Medicinal plants are used to treat different microbial infections. The World Health Organization reports that various plant fractions and their dynamic constituents are used as traditional medicines by 80% of the world population [15]. In Ethiopia, 90% of the medicine of the livestock and 70% of human population depend on traditional medicine [6]. Therapeutic usefulness of plants is decided by their chemical contents or phytochemical ingredients, which are present naturally in plants [7, 8]. Flavonoids, alkaloids, tannins, saponins, phenols, and glycosides are the major secondary metabolites found in plants that have antioxidant, antiinflammatory, anticancer, and antimicrobial properties [9].

Brucea antidysenterica (Qomonyo in Afan Oromo) is a shrub or small tree that is 10 to 15 m high. B. antidysenterica is a well-known Brucea species that is widely grown in Ethiopia [10]. Various parts of B. antidysenterica are used in traditional medicine for different purposes. The leaves of B. antidysenterica have a wound-healing effect [11]. The roots of this plant also have antibacterial activities [12].

Justicia schimperiana (Dhumuuga in Afan Oromo) is a shrub with branched stems that belongs to the family Acanthaceae. In various parts of Ethiopia, J. schimperiana is used to treat animal and human ailments. Traditionally, J. schimperiana has been used for the treatment of diabetes mellitus [13], liver disease [14], rabies in humans, blackleg, internal parasites in livestock [15], malaria, gonorrhoea [16], and coccidiosis [17].

Aloe vera (Hargisa in Afan Oromo) is a plant belonging to the genus Aloe. The leaves of A. vera are triangular with serrated edges. A. vera is used as a traditional remedy for a variety of conditions. A. vera is a useful plant in treating various diseases such as arthritis, eye disease, type II diabetes, tumors, liver complaints, spleen enlargement, bronchitis, vomiting, asthma, jaundice ulcers, and wounds [18,19].

Candida albicans is the most virulent Candida species in the genus Candida that causes diseases called candidiasis in humans and animals [20]. Domestic animals such as cattle, horses, pigs, cats, and dogs as well as birds are susceptible to Candida infections [21]. C. albicans resides as a harmless commensal in the nasopharynx, GI tract, and external genitalia of many species of animals [20]. Administration of antibiotics and immunosuppressive drugs are some of the factors associated with Candida infection [22].

Aspergillus niger is a filamentous fungus that grows on organic matter. In nature, it is found in litter, soil, compost, and on decaying plant material [23]. It causes a disease known as aspergillosis or black mold. In animals, aspergillosis is primarily a respiratory infection that may become generalized. However, tissue predilection is highly variable among species [24]. Some strains of A. niger have been reported to produce potent mycotoxins [25].

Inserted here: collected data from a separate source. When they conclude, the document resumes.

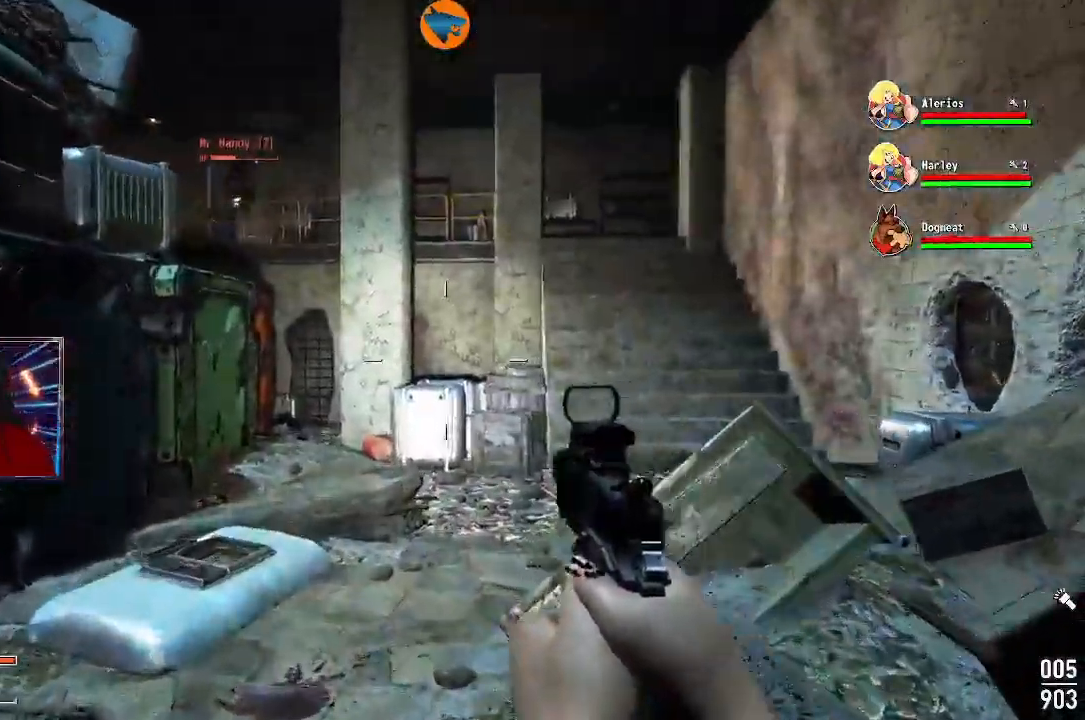
{"dt_ms": 1000, "buttons": ["L2"], "left_stick": "down-right", "right_stick": "right"}
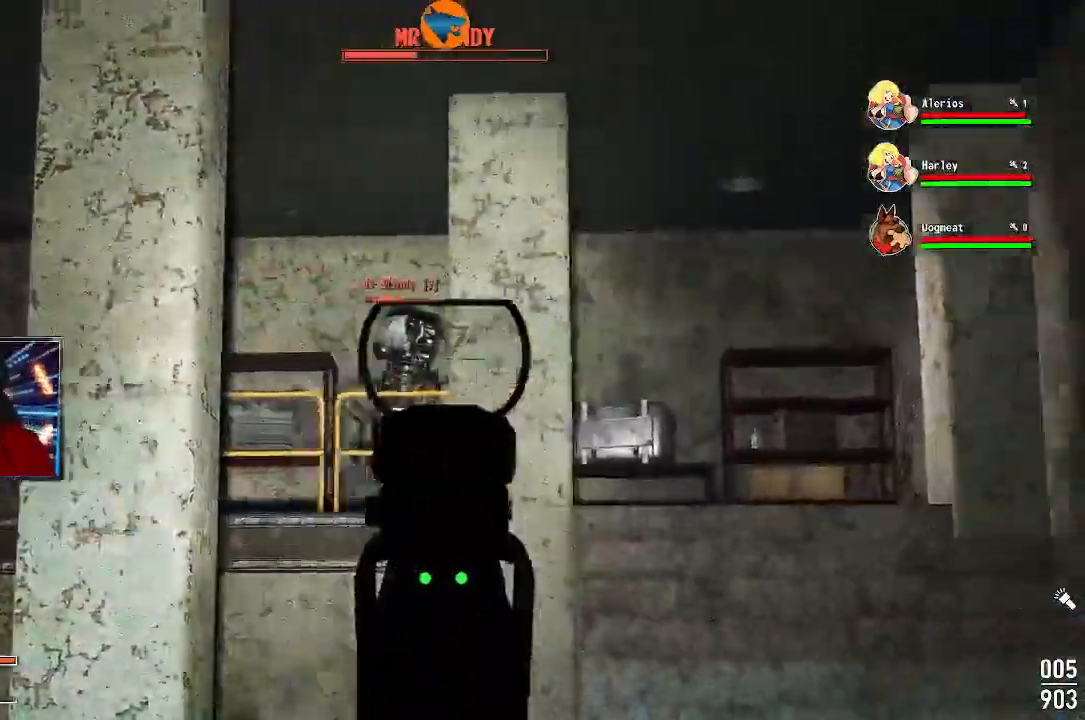
{"dt_ms": 500, "buttons": ["L2"], "left_stick": "down", "right_stick": "center"}
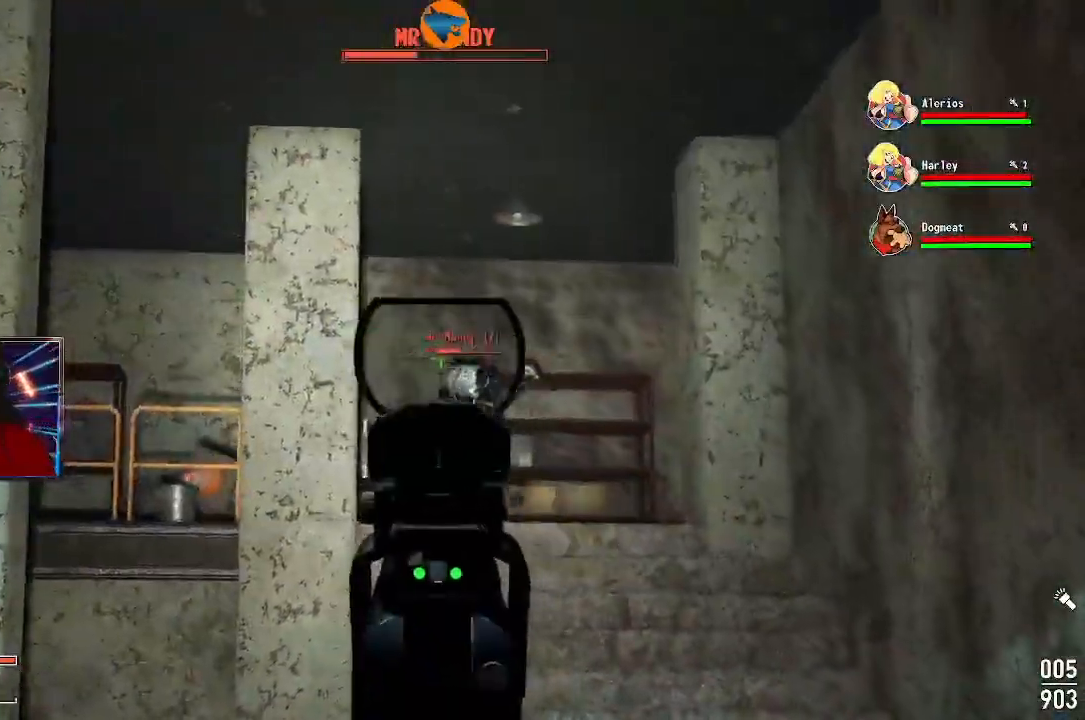
{"dt_ms": 500, "buttons": ["L2"], "left_stick": "down", "right_stick": "down-right"}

Antimicrobial resistance to commercially available medications has become a worldwide problem in recent years. Similarly, several species are developing resistance to currently available antifungal medications. This shows that there is a need to investigate other options. In terms of confirming traditional usage and assessing phytochemical content, medicinal plants have become the focus of significant research. Because of its accessibility and affordability, Ethiopia has a long history of using a traditional health care system. Considering the need for alternative fungicides, it was believed to be useful to appraise the antifungal effects of locally available plant extracts. Antifungal activity and phytochemical constituents of a few medicinal plants were investigated and reported in Ethiopia [2628].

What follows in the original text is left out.